Instruction:
Copy every line of the listing below without changing anything, and leave out all the pictures.

Stored data entries
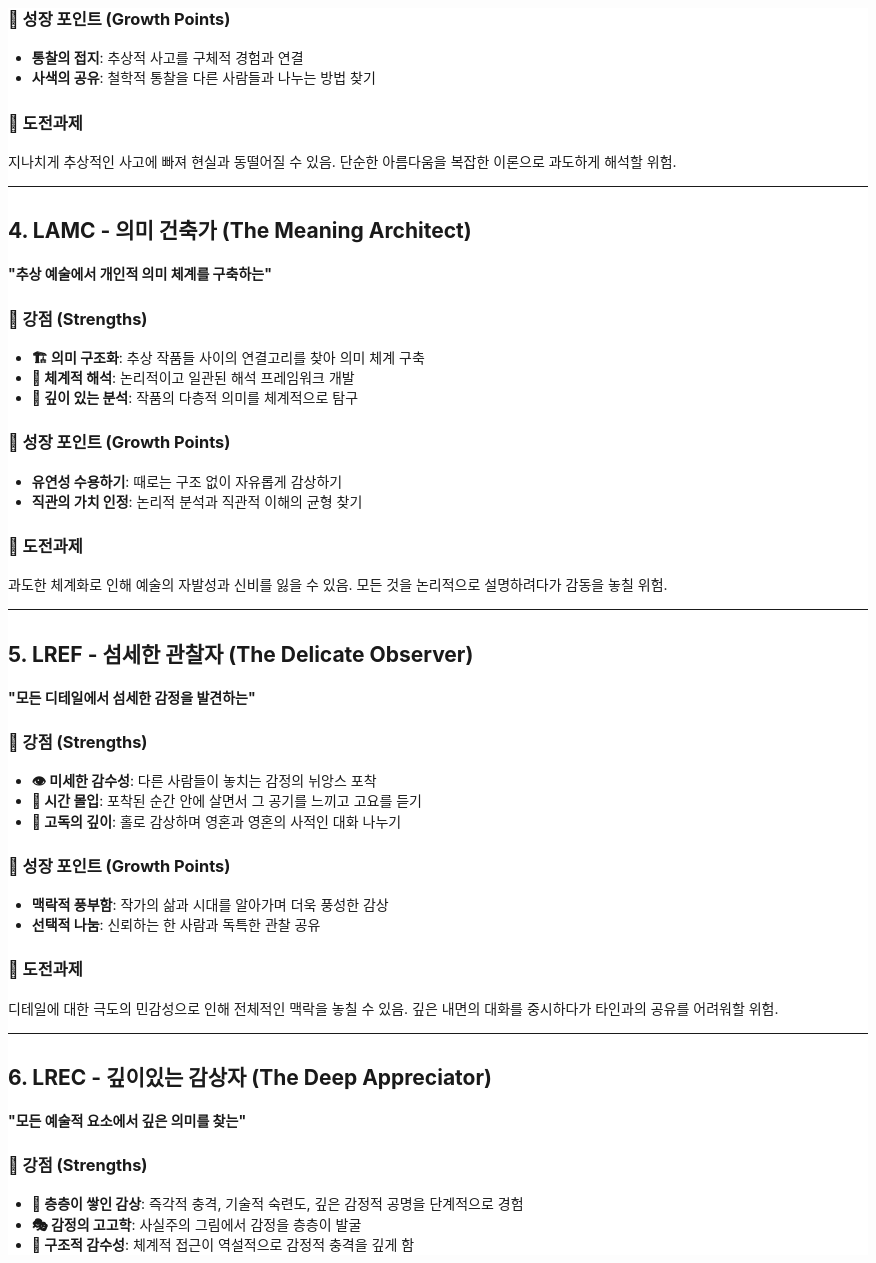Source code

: ### 🌱 성장 포인트 (Growth Points)
- **통찰의 접지**: 추상적 사고를 구체적 경험과 연결
- **사색의 공유**: 철학적 통찰을 다른 사람들과 나누는 방법 찾기

### 💫 도전과제
지나치게 추상적인 사고에 빠져 현실과 동떨어질 수 있음. 단순한 아름다움을 복잡한 이론으로 과도하게 해석할 위험.

---

## 4. LAMC - 의미 건축가 (The Meaning Architect)
**"추상 예술에서 개인적 의미 체계를 구축하는"**

### 🌟 강점 (Strengths)
- **🏗️ 의미 구조화**: 추상 작품들 사이의 연결고리를 찾아 의미 체계 구축
- **📐 체계적 해석**: 논리적이고 일관된 해석 프레임워크 개발
- **🔬 깊이 있는 분석**: 작품의 다층적 의미를 체계적으로 탐구

### 🌱 성장 포인트 (Growth Points)
- **유연성 수용하기**: 때로는 구조 없이 자유롭게 감상하기
- **직관의 가치 인정**: 논리적 분석과 직관적 이해의 균형 찾기

### 💫 도전과제
과도한 체계화로 인해 예술의 자발성과 신비를 잃을 수 있음. 모든 것을 논리적으로 설명하려다가 감동을 놓칠 위험.

---

## 5. LREF - 섬세한 관찰자 (The Delicate Observer)
**"모든 디테일에서 섬세한 감정을 발견하는"**

### 🌟 강점 (Strengths)
- **👁️ 미세한 감수성**: 다른 사람들이 놓치는 감정의 뉘앙스 포착
- **🌅 시간 몰입**: 포착된 순간 안에 살면서 그 공기를 느끼고 고요를 듣기
- **🌿 고독의 깊이**: 홀로 감상하며 영혼과 영혼의 사적인 대화 나누기

### 🌱 성장 포인트 (Growth Points)
- **맥락적 풍부함**: 작가의 삶과 시대를 알아가며 더욱 풍성한 감상
- **선택적 나눔**: 신뢰하는 한 사람과 독특한 관찰 공유

### 💫 도전과제
디테일에 대한 극도의 민감성으로 인해 전체적인 맥락을 놓칠 수 있음. 깊은 내면의 대화를 중시하다가 타인과의 공유를 어려워할 위험.

---

## 6. LREC - 깊이있는 감상자 (The Deep Appreciator)
**"모든 예술적 요소에서 깊은 의미를 찾는"**

### 🌟 강점 (Strengths)
- **🌌 층층이 쌓인 감상**: 즉각적 충격, 기술적 숙련도, 깊은 감정적 공명을 단계적으로 경험
- **🎭 감정의 고고학**: 사실주의 그림에서 감정을 층층이 발굴
- **🎉 구조적 감수성**: 체계적 접근이 역설적으로 감정적 충격을 깊게 함
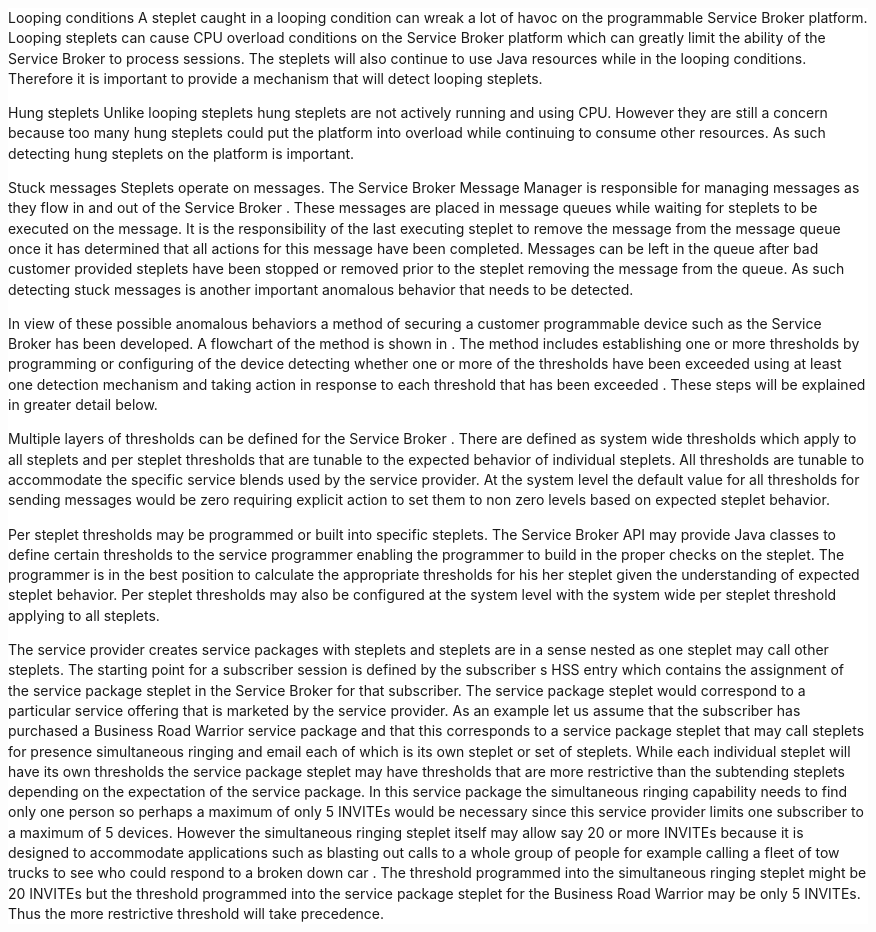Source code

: Looping conditions A steplet caught in a looping condition can wreak a lot of havoc on the programmable Service Broker platform. Looping steplets can cause CPU overload conditions on the Service Broker platform which can greatly limit the ability of the Service Broker to process sessions. The steplets will also continue to use Java resources while in the looping conditions. Therefore it is important to provide a mechanism that will detect looping steplets.

Hung steplets Unlike looping steplets hung steplets are not actively running and using CPU. However they are still a concern because too many hung steplets could put the platform into overload while continuing to consume other resources. As such detecting hung steplets on the platform is important.

Stuck messages Steplets operate on messages. The Service Broker Message Manager is responsible for managing messages as they flow in and out of the Service Broker . These messages are placed in message queues while waiting for steplets to be executed on the message. It is the responsibility of the last executing steplet to remove the message from the message queue once it has determined that all actions for this message have been completed. Messages can be left in the queue after bad customer provided steplets have been stopped or removed prior to the steplet removing the message from the queue. As such detecting stuck messages is another important anomalous behavior that needs to be detected.

In view of these possible anomalous behaviors a method of securing a customer programmable device such as the Service Broker has been developed. A flowchart of the method is shown in . The method includes establishing one or more thresholds by programming or configuring of the device detecting whether one or more of the thresholds have been exceeded using at least one detection mechanism and taking action in response to each threshold that has been exceeded . These steps will be explained in greater detail below.

Multiple layers of thresholds can be defined for the Service Broker . There are defined as system wide thresholds which apply to all steplets and per steplet thresholds that are tunable to the expected behavior of individual steplets. All thresholds are tunable to accommodate the specific service blends used by the service provider. At the system level the default value for all thresholds for sending messages would be zero requiring explicit action to set them to non zero levels based on expected steplet behavior.

Per steplet thresholds may be programmed or built into specific steplets. The Service Broker API may provide Java classes to define certain thresholds to the service programmer enabling the programmer to build in the proper checks on the steplet. The programmer is in the best position to calculate the appropriate thresholds for his her steplet given the understanding of expected steplet behavior. Per steplet thresholds may also be configured at the system level with the system wide per steplet threshold applying to all steplets.

The service provider creates service packages with steplets and steplets are in a sense nested as one steplet may call other steplets. The starting point for a subscriber session is defined by the subscriber s HSS entry which contains the assignment of the service package steplet in the Service Broker for that subscriber. The service package steplet would correspond to a particular service offering that is marketed by the service provider. As an example let us assume that the subscriber has purchased a Business Road Warrior service package and that this corresponds to a service package steplet that may call steplets for presence simultaneous ringing and email each of which is its own steplet or set of steplets. While each individual steplet will have its own thresholds the service package steplet may have thresholds that are more restrictive than the subtending steplets depending on the expectation of the service package. In this service package the simultaneous ringing capability needs to find only one person so perhaps a maximum of only 5 INVITEs would be necessary since this service provider limits one subscriber to a maximum of 5 devices. However the simultaneous ringing steplet itself may allow say 20 or more INVITEs because it is designed to accommodate applications such as blasting out calls to a whole group of people for example calling a fleet of tow trucks to see who could respond to a broken down car . The threshold programmed into the simultaneous ringing steplet might be 20 INVITEs but the threshold programmed into the service package steplet for the Business Road Warrior may be only 5 INVITEs. Thus the more restrictive threshold will take precedence.

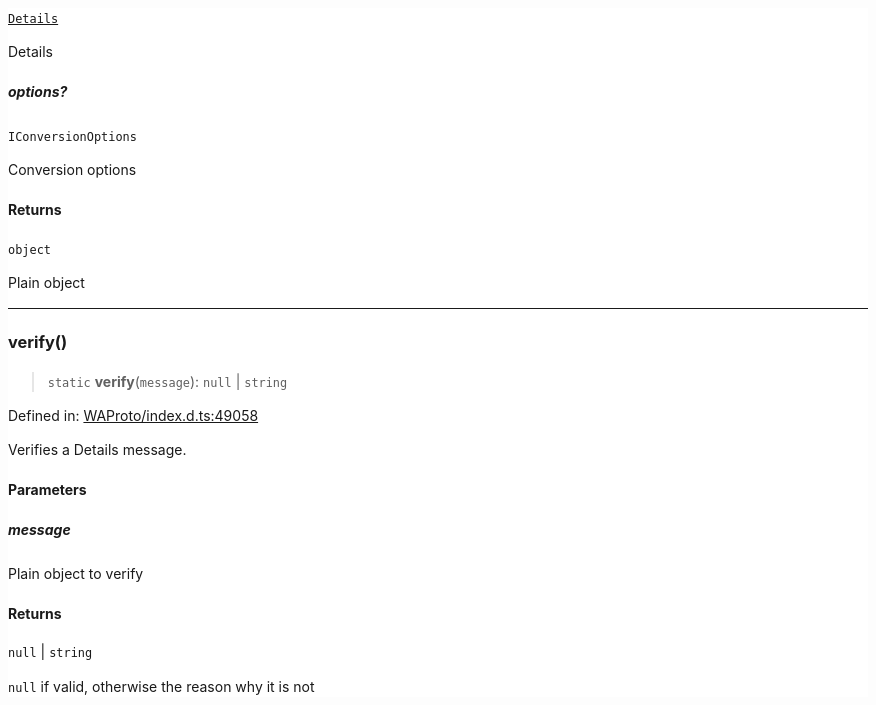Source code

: [`Details`](Details.md)

Details

##### options?

`IConversionOptions`

Conversion options

#### Returns

`object`

Plain object

***

### verify()

> `static` **verify**(`message`): `null` \| `string`

Defined in: [WAProto/index.d.ts:49058](https://github.com/Fokusdotid/Baileys/blob/d7495b24bcd136e35724329fba661cfcc0bc8eed/WAProto/index.d.ts#L49058)

Verifies a Details message.

#### Parameters

##### message

Plain object to verify

#### Returns

`null` \| `string`

`null` if valid, otherwise the reason why it is not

Reply to the task:
Source code

: ### 🌱 성장 포인트 (Growth Points)
- **통찰의 접지**: 추상적 사고를 구체적 경험과 연결
- **사색의 공유**: 철학적 통찰을 다른 사람들과 나누는 방법 찾기

### 💫 도전과제
지나치게 추상적인 사고에 빠져 현실과 동떨어질 수 있음. 단순한 아름다움을 복잡한 이론으로 과도하게 해석할 위험.

---

## 4. LAMC - 의미 건축가 (The Meaning Architect)
**"추상 예술에서 개인적 의미 체계를 구축하는"**

### 🌟 강점 (Strengths)
- **🏗️ 의미 구조화**: 추상 작품들 사이의 연결고리를 찾아 의미 체계 구축
- **📐 체계적 해석**: 논리적이고 일관된 해석 프레임워크 개발
- **🔬 깊이 있는 분석**: 작품의 다층적 의미를 체계적으로 탐구

### 🌱 성장 포인트 (Growth Points)
- **유연성 수용하기**: 때로는 구조 없이 자유롭게 감상하기
- **직관의 가치 인정**: 논리적 분석과 직관적 이해의 균형 찾기

### 💫 도전과제
과도한 체계화로 인해 예술의 자발성과 신비를 잃을 수 있음. 모든 것을 논리적으로 설명하려다가 감동을 놓칠 위험.

---

## 5. LREF - 섬세한 관찰자 (The Delicate Observer)
**"모든 디테일에서 섬세한 감정을 발견하는"**

### 🌟 강점 (Strengths)
- **👁️ 미세한 감수성**: 다른 사람들이 놓치는 감정의 뉘앙스 포착
- **🌅 시간 몰입**: 포착된 순간 안에 살면서 그 공기를 느끼고 고요를 듣기
- **🌿 고독의 깊이**: 홀로 감상하며 영혼과 영혼의 사적인 대화 나누기

### 🌱 성장 포인트 (Growth Points)
- **맥락적 풍부함**: 작가의 삶과 시대를 알아가며 더욱 풍성한 감상
- **선택적 나눔**: 신뢰하는 한 사람과 독특한 관찰 공유

### 💫 도전과제
디테일에 대한 극도의 민감성으로 인해 전체적인 맥락을 놓칠 수 있음. 깊은 내면의 대화를 중시하다가 타인과의 공유를 어려워할 위험.

---

## 6. LREC - 깊이있는 감상자 (The Deep Appreciator)
**"모든 예술적 요소에서 깊은 의미를 찾는"**

### 🌟 강점 (Strengths)
- **🌌 층층이 쌓인 감상**: 즉각적 충격, 기술적 숙련도, 깊은 감정적 공명을 단계적으로 경험
- **🎭 감정의 고고학**: 사실주의 그림에서 감정을 층층이 발굴
- **🎉 구조적 감수성**: 체계적 접근이 역설적으로 감정적 충격을 깊게 함
Source code

: Looping conditions A steplet caught in a looping condition can wreak a lot of havoc on the programmable Service Broker platform. Looping steplets can cause CPU overload conditions on the Service Broker platform which can greatly limit the ability of the Service Broker to process sessions. The steplets will also continue to use Java resources while in the looping conditions. Therefore it is important to provide a mechanism that will detect looping steplets.

Hung steplets Unlike looping steplets hung steplets are not actively running and using CPU. However they are still a concern because too many hung steplets could put the platform into overload while continuing to consume other resources. As such detecting hung steplets on the platform is important.

Stuck messages Steplets operate on messages. The Service Broker Message Manager is responsible for managing messages as they flow in and out of the Service Broker . These messages are placed in message queues while waiting for steplets to be executed on the message. It is the responsibility of the last executing steplet to remove the message from the message queue once it has determined that all actions for this message have been completed. Messages can be left in the queue after bad customer provided steplets have been stopped or removed prior to the steplet removing the message from the queue. As such detecting stuck messages is another important anomalous behavior that needs to be detected.

In view of these possible anomalous behaviors a method of securing a customer programmable device such as the Service Broker has been developed. A flowchart of the method is shown in . The method includes establishing one or more thresholds by programming or configuring of the device detecting whether one or more of the thresholds have been exceeded using at least one detection mechanism and taking action in response to each threshold that has been exceeded . These steps will be explained in greater detail below.

Multiple layers of thresholds can be defined for the Service Broker . There are defined as system wide thresholds which apply to all steplets and per steplet thresholds that are tunable to the expected behavior of individual steplets. All thresholds are tunable to accommodate the specific service blends used by the service provider. At the system level the default value for all thresholds for sending messages would be zero requiring explicit action to set them to non zero levels based on expected steplet behavior.

Per steplet thresholds may be programmed or built into specific steplets. The Service Broker API may provide Java classes to define certain thresholds to the service programmer enabling the programmer to build in the proper checks on the steplet. The programmer is in the best position to calculate the appropriate thresholds for his her steplet given the understanding of expected steplet behavior. Per steplet thresholds may also be configured at the system level with the system wide per steplet threshold applying to all steplets.

The service provider creates service packages with steplets and steplets are in a sense nested as one steplet may call other steplets. The starting point for a subscriber session is defined by the subscriber s HSS entry which contains the assignment of the service package steplet in the Service Broker for that subscriber. The service package steplet would correspond to a particular service offering that is marketed by the service provider. As an example let us assume that the subscriber has purchased a Business Road Warrior service package and that this corresponds to a service package steplet that may call steplets for presence simultaneous ringing and email each of which is its own steplet or set of steplets. While each individual steplet will have its own thresholds the service package steplet may have thresholds that are more restrictive than the subtending steplets depending on the expectation of the service package. In this service package the simultaneous ringing capability needs to find only one person so perhaps a maximum of only 5 INVITEs would be necessary since this service provider limits one subscriber to a maximum of 5 devices. However the simultaneous ringing steplet itself may allow say 20 or more INVITEs because it is designed to accommodate applications such as blasting out calls to a whole group of people for example calling a fleet of tow trucks to see who could respond to a broken down car . The threshold programmed into the simultaneous ringing steplet might be 20 INVITEs but the threshold programmed into the service package steplet for the Business Road Warrior may be only 5 INVITEs. Thus the more restrictive threshold will take precedence.

Source code

: [`Details`](Details.md)

Details

##### options?

`IConversionOptions`

Conversion options

#### Returns

`object`

Plain object

***

### verify()

> `static` **verify**(`message`): `null` \| `string`

Defined in: [WAProto/index.d.ts:49058](https://github.com/Fokusdotid/Baileys/blob/d7495b24bcd136e35724329fba661cfcc0bc8eed/WAProto/index.d.ts#L49058)

Verifies a Details message.

#### Parameters

##### message

Plain object to verify

#### Returns

`null` \| `string`

`null` if valid, otherwise the reason why it is not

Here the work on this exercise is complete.